- **Task objective**
Print the text of every row below word for word, leaving out the pictures.

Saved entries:

****************************************

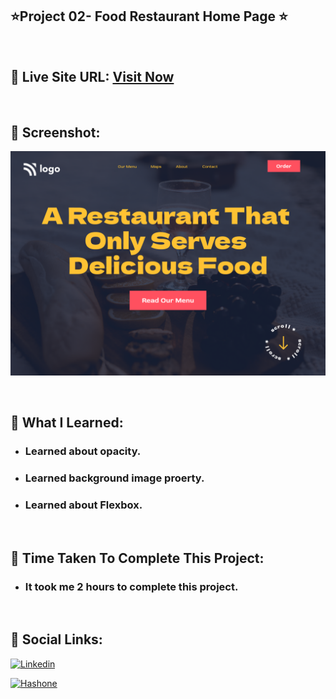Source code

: ## ⭐Project 02- Food Restaurant Home Page ⭐

<br>

## 📌 Live Site URL: <a href="https://food-restaurantpage.netlify.app">**Visit Now**</a>

<br>

## 📌 Screenshot:

![project1](./assets/project2.png)

<br>

## 📌 What I Learned:

- ### Learned about opacity.
- ### Learned background image proerty.
- ### Learned about Flexbox.

<br>

## 📌 Time Taken To Complete This Project:

- ### It took me 2 hours to complete this project.

<br>

## 📌 Social Links:

[![Linkedin](https://img.shields.io/badge/LinkedIn-0077B5?style=for-the-badge&logo=linkedin&logoColor=white)](https://www.linkedin.com/in/nikhilkhetan17/)

[![Hashone](https://img.shields.io/badge/Hashnode-2962FF?style=for-the-badge&logo=hashnode&logoColor=white)](https://nikhilkhetan.hashnode.dev/)
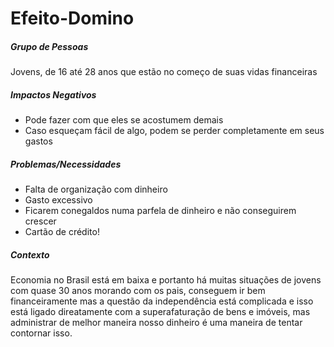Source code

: # Efeito-Domino

##### Grupo de Pessoas
Jovens, de 16 até 28 anos que estão no começo de suas vidas financeiras

##### Impactos Negativos
- Pode fazer com que eles se acostumem demais
- Caso esqueçam fácil de algo, podem se perder completamente em seus gastos

##### Problemas/Necessidades
- Falta de organização com dinheiro
- Gasto excessivo
- Ficarem conegaldos numa parfela de dinheiro e não conseguirem crescer
- Cartão de crédito!

##### Contexto
Economia no Brasil está em baixa e portanto há muitas situações de jovens com quase 30 anos morando com os pais, conseguem ir bem financeiramente mas a questão da independência está complicada e isso está ligado direatamente com a superafaturação de bens e imóveis, mas administrar de melhor maneira nosso dinheiro é uma maneira de tentar contornar isso.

****************************************

- **Task output**
Source code

: ## ⭐Project 02- Food Restaurant Home Page ⭐

<br>

## 📌 Live Site URL: <a href="https://food-restaurantpage.netlify.app">**Visit Now**</a>

<br>

## 📌 Screenshot:

![project1](./assets/project2.png)

<br>

## 📌 What I Learned:

- ### Learned about opacity.
- ### Learned background image proerty.
- ### Learned about Flexbox.

<br>

## 📌 Time Taken To Complete This Project:

- ### It took me 2 hours to complete this project.

<br>

## 📌 Social Links:

[![Linkedin](https://img.shields.io/badge/LinkedIn-0077B5?style=for-the-badge&logo=linkedin&logoColor=white)](https://www.linkedin.com/in/nikhilkhetan17/)

[![Hashone](https://img.shields.io/badge/Hashnode-2962FF?style=for-the-badge&logo=hashnode&logoColor=white)](https://nikhilkhetan.hashnode.dev/)
Source code

: # Efeito-Domino

##### Grupo de Pessoas
Jovens, de 16 até 28 anos que estão no começo de suas vidas financeiras

##### Impactos Negativos
- Pode fazer com que eles se acostumem demais
- Caso esqueçam fácil de algo, podem se perder completamente em seus gastos

##### Problemas/Necessidades
- Falta de organização com dinheiro
- Gasto excessivo
- Ficarem conegaldos numa parfela de dinheiro e não conseguirem crescer
- Cartão de crédito!

##### Contexto
Economia no Brasil está em baixa e portanto há muitas situações de jovens com quase 30 anos morando com os pais, conseguem ir bem financeiramente mas a questão da independência está complicada e isso está ligado direatamente com a superafaturação de bens e imóveis, mas administrar de melhor maneira nosso dinheiro é uma maneira de tentar contornar isso.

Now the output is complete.